I've been overweight most of my life.
In 1987, not yet forty years old, I achieved the material goals I'd been working for all my life. The company I founded, Autodesk, Inc., had achieved a commanding position in its industry, enriching me beyond the bounds of even my perfervid imagination. I'd handed the management over to willing and capable people and returned full-time to the work I love most, programming and writing. I'd moved to a beautiful house on a cliff overlooking the Pacific Ocean, shared with my intelligent, resourceful, and attractive wife.
What's wrong with this picture? Well, I was fat as a hawg and in lousy shape. I hadn't exercised since high school. I'd lost some weight once in the mid 1970s, but put it all back on in less than a year.
Life has a way of evening things out. And, I figured, dropping dead before forty would balance out a great deal of the success I'd clawed from the flinty soil of life. What a drag.
So, there was nothing for it but to shed all those pounds I'd packed on through the stressful years of starting, growing, and running a company. ``If all you have is a hammer, everything looks like a nail.'' I'm an engineer. I decided to approach weight loss as an engineering problem.
I studied the human body the way I'd tackle a misbehaving electronic circuit or computer program: develop a model of how it works, identify the controls that affect it, and finally adjust those controls to set things aright.

What you need to do —
[a] Decide whether each statement below agrees with the weight-loss passage. For each one, answer yes or no and quote the words of the passage that settle it.
(i) The company the writer founded was Autodesk, Inc.
(ii) The writer had exercised regularly since high school.
(iii) The writer's house overlooked the Atlantic Ocean.
[b] According to the weight-loss passage, in what year did the writer achieve the material goals of a lifetime?
[c] Reproduce verbatim the part of the weight-loss passage from "I studied the" up to and including "set things aright.".

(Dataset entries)

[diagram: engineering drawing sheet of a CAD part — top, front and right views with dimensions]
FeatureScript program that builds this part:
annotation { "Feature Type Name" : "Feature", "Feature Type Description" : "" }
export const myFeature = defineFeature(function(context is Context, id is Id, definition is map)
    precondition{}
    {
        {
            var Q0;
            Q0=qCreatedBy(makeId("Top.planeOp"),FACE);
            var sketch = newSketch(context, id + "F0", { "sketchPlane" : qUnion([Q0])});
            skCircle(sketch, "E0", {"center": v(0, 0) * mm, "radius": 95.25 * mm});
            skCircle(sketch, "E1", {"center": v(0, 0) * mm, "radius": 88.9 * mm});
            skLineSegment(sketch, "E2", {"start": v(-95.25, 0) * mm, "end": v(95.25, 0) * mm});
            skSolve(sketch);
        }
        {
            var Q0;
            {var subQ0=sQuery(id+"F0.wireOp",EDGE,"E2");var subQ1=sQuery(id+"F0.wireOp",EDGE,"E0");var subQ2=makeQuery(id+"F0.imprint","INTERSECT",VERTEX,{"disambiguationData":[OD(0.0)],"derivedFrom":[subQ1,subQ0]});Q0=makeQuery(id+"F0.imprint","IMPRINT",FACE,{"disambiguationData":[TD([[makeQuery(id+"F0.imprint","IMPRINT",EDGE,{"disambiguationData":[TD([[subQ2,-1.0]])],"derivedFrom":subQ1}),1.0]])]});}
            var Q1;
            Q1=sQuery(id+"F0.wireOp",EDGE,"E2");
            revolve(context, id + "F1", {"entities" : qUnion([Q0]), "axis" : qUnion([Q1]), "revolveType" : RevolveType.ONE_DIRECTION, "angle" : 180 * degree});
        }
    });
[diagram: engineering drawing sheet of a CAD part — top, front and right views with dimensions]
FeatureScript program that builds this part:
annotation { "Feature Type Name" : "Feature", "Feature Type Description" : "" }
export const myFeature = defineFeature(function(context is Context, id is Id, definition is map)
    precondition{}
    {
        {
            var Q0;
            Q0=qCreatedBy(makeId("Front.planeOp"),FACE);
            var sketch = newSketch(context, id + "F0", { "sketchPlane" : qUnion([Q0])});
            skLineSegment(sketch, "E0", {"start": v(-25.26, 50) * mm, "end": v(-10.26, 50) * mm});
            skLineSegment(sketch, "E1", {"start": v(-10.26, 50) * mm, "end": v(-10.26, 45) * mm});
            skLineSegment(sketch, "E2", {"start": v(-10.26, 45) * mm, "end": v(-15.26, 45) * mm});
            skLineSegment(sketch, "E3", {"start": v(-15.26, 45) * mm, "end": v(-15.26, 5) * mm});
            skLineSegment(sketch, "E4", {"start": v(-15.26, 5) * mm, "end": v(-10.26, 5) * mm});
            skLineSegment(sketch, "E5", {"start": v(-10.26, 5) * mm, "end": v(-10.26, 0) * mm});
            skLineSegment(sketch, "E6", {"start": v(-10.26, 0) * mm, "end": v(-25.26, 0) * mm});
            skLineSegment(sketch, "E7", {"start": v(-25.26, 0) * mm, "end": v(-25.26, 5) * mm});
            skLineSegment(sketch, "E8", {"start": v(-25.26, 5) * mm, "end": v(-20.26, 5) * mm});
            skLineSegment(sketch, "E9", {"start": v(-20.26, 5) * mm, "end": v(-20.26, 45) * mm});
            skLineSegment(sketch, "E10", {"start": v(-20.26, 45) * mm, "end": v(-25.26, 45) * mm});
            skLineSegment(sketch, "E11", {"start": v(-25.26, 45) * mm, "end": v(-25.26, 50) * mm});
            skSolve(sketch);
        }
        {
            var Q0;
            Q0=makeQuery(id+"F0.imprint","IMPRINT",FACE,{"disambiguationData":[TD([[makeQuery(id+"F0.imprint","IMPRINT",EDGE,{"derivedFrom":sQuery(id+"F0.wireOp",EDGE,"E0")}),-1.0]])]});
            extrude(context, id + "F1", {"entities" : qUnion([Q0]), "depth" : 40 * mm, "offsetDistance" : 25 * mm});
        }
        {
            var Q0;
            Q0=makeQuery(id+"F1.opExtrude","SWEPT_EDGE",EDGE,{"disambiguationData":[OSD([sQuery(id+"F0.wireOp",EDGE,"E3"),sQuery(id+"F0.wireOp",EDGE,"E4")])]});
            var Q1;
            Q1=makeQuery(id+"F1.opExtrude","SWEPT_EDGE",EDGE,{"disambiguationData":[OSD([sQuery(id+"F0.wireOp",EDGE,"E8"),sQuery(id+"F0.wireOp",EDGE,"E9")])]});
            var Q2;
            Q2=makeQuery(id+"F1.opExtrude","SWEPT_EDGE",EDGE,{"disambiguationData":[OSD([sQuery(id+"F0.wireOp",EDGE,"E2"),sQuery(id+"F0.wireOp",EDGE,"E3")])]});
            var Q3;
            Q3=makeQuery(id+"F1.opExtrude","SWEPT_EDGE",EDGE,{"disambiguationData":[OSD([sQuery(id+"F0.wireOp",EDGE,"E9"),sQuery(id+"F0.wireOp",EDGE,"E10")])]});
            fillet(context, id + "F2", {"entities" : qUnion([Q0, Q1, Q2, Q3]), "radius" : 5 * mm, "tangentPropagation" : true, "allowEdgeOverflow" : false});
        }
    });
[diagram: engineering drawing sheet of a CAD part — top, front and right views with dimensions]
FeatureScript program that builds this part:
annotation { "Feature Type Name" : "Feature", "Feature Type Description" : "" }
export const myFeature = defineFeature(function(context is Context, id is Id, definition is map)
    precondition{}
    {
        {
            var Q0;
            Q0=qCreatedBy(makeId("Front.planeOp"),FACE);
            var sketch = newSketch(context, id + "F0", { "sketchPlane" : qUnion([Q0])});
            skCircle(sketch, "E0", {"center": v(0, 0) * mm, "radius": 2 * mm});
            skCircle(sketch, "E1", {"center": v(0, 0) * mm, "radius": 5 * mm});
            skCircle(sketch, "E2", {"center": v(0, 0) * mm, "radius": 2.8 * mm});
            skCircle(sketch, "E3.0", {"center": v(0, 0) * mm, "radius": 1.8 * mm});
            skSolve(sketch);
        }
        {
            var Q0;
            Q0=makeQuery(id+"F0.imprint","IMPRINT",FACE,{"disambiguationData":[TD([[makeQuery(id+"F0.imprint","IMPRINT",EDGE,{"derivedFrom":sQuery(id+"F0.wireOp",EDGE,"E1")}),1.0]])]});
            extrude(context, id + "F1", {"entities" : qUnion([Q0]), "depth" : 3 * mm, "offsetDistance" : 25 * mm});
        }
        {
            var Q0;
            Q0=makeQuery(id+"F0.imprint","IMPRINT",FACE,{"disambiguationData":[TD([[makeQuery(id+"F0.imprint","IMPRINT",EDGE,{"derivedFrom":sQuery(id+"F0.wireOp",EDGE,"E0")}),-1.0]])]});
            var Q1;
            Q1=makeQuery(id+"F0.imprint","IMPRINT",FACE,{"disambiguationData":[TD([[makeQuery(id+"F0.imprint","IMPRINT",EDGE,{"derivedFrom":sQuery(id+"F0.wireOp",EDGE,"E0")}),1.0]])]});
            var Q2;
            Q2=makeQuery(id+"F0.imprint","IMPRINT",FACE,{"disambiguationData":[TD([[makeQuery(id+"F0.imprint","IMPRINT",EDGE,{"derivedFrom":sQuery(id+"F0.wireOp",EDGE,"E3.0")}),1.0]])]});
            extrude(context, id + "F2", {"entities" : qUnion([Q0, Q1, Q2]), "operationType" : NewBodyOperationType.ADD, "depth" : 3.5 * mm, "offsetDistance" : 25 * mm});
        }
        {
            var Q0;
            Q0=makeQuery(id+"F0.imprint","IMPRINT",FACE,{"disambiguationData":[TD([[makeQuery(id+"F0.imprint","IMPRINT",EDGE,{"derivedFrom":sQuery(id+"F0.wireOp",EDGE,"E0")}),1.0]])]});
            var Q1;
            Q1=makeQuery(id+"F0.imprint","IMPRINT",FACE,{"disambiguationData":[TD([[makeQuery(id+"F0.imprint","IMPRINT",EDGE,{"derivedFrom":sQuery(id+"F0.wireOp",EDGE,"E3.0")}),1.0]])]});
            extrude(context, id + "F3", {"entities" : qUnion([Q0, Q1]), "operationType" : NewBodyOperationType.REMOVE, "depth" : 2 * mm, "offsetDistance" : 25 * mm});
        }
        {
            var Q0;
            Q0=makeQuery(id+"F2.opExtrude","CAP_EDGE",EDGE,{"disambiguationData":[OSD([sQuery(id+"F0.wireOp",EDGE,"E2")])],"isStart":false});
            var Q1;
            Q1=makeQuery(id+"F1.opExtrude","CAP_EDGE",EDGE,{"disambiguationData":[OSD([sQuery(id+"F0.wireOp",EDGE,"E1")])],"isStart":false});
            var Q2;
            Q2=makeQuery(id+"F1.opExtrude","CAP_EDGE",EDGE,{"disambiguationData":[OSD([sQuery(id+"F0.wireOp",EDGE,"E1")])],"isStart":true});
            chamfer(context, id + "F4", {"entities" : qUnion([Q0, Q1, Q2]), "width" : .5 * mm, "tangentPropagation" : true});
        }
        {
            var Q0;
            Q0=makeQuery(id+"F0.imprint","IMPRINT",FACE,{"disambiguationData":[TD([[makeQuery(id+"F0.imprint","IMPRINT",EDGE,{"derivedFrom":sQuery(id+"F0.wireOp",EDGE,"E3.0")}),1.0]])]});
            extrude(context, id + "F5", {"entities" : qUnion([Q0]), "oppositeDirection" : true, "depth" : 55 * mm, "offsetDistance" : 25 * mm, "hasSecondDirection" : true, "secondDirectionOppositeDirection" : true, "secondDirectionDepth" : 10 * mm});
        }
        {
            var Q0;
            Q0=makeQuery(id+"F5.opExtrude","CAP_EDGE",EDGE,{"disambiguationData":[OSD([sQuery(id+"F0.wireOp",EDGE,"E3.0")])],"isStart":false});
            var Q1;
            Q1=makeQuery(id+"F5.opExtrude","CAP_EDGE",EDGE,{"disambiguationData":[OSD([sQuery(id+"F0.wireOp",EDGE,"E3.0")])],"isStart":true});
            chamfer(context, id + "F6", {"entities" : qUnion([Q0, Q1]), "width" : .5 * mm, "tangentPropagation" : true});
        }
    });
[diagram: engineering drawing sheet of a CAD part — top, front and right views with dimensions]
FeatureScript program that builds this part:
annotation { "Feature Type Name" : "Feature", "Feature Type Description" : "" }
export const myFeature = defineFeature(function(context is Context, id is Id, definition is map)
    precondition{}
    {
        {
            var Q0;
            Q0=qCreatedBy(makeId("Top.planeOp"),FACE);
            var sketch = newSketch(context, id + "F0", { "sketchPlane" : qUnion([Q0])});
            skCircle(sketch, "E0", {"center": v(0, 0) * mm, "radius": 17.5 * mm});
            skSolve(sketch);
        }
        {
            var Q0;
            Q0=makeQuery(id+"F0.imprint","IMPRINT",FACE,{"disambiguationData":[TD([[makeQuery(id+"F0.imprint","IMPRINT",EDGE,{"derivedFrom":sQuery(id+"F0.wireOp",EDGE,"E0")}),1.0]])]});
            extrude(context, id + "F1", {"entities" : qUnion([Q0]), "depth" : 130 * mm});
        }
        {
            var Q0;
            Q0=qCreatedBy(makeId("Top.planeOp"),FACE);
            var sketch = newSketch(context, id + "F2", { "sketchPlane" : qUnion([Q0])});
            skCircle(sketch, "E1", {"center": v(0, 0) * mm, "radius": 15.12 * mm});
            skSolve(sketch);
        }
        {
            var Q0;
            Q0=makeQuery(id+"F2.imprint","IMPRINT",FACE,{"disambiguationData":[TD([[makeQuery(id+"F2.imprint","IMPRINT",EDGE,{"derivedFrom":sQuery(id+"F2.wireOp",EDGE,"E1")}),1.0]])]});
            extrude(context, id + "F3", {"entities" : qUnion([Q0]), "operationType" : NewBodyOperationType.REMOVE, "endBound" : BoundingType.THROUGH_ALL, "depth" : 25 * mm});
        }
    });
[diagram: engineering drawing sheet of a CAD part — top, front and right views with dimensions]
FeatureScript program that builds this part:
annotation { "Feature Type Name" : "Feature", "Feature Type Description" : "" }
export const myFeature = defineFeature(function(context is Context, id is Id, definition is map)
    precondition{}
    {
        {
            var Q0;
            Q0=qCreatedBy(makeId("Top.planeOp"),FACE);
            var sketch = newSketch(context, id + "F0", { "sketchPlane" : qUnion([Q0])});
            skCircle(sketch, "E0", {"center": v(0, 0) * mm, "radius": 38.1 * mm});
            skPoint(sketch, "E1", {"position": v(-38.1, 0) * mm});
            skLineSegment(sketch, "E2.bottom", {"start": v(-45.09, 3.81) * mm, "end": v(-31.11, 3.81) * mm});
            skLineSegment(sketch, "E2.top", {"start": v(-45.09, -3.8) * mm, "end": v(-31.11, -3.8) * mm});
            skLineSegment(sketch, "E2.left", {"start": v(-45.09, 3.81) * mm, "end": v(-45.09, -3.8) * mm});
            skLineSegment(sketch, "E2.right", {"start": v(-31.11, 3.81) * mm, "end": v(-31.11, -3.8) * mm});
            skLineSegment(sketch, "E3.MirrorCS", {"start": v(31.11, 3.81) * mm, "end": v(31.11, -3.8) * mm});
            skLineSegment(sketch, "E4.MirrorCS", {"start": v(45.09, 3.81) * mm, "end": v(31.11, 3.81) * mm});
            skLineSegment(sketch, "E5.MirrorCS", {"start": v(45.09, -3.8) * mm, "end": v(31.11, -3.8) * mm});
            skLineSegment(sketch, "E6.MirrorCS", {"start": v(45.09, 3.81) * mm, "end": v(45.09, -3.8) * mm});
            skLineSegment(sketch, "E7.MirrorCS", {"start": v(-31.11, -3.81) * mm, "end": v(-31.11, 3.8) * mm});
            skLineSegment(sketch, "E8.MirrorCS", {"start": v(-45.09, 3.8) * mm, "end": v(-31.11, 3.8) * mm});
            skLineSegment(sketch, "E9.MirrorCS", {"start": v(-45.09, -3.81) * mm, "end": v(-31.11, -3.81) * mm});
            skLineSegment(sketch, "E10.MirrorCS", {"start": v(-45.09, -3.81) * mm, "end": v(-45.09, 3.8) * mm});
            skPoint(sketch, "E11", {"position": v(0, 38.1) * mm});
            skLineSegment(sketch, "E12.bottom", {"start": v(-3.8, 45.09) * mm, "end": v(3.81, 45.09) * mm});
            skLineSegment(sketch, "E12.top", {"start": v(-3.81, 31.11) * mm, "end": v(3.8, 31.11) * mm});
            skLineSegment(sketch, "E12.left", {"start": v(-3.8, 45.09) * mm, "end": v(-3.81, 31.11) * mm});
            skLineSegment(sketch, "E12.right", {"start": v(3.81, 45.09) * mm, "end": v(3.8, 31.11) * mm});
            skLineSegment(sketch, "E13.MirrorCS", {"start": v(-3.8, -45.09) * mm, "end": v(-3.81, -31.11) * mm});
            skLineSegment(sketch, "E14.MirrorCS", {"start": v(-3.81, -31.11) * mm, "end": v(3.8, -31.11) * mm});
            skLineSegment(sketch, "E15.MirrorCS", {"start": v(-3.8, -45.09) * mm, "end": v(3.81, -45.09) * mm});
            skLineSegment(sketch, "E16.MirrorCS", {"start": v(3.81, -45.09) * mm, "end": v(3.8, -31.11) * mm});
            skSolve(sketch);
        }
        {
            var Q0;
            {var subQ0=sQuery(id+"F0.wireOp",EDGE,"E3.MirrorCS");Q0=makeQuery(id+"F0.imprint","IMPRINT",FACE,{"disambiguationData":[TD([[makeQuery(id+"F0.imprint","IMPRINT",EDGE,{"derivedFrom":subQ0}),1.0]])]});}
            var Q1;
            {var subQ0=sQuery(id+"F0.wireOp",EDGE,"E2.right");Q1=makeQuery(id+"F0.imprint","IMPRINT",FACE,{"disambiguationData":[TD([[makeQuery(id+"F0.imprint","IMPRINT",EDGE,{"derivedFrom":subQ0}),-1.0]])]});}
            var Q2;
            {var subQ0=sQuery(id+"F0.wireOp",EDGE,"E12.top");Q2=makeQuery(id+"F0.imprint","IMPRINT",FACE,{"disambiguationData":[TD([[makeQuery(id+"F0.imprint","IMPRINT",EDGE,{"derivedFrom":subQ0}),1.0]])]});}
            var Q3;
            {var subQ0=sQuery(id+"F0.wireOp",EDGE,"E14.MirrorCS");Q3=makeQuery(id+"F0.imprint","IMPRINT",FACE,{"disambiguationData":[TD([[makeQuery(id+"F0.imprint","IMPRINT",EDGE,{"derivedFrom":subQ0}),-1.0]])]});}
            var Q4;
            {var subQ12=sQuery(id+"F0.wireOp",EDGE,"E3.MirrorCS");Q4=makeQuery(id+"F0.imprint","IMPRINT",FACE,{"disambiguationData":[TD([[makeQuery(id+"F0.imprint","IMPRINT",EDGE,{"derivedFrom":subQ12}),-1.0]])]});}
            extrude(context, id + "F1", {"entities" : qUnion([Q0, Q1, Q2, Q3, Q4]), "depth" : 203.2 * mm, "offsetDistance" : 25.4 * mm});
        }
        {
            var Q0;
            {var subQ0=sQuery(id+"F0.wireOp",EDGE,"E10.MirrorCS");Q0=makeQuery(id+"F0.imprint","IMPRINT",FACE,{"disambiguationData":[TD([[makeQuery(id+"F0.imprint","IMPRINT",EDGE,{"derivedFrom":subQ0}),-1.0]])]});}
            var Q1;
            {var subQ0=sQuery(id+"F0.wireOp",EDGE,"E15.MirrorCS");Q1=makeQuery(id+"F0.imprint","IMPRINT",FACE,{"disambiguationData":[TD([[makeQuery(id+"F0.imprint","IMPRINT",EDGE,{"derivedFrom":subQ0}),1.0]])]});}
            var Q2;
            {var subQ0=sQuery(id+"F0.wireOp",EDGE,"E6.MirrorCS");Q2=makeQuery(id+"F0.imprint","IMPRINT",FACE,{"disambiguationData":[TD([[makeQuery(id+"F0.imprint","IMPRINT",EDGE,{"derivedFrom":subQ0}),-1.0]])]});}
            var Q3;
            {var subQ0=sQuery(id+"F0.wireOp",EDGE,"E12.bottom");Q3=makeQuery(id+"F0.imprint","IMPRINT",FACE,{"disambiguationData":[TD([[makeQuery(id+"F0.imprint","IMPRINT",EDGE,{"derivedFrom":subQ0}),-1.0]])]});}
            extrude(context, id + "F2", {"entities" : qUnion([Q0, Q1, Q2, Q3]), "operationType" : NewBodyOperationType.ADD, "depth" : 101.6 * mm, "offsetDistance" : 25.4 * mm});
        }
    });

Results by task —
[a]
(i) Yes: "The company I founded, Autodesk, Inc., had achieved a commanding position in its industry"
(ii) No: "I hadn't exercised since high school."
(iii) No: "I'd moved to a beautiful house on a cliff overlooking the Pacific Ocean"

[b] 1987

[c]
I studied the human body the way I'd tackle a misbehaving electronic circuit or computer program: develop a model of how it works, identify the controls that affect it, and finally adjust those controls to set things aright.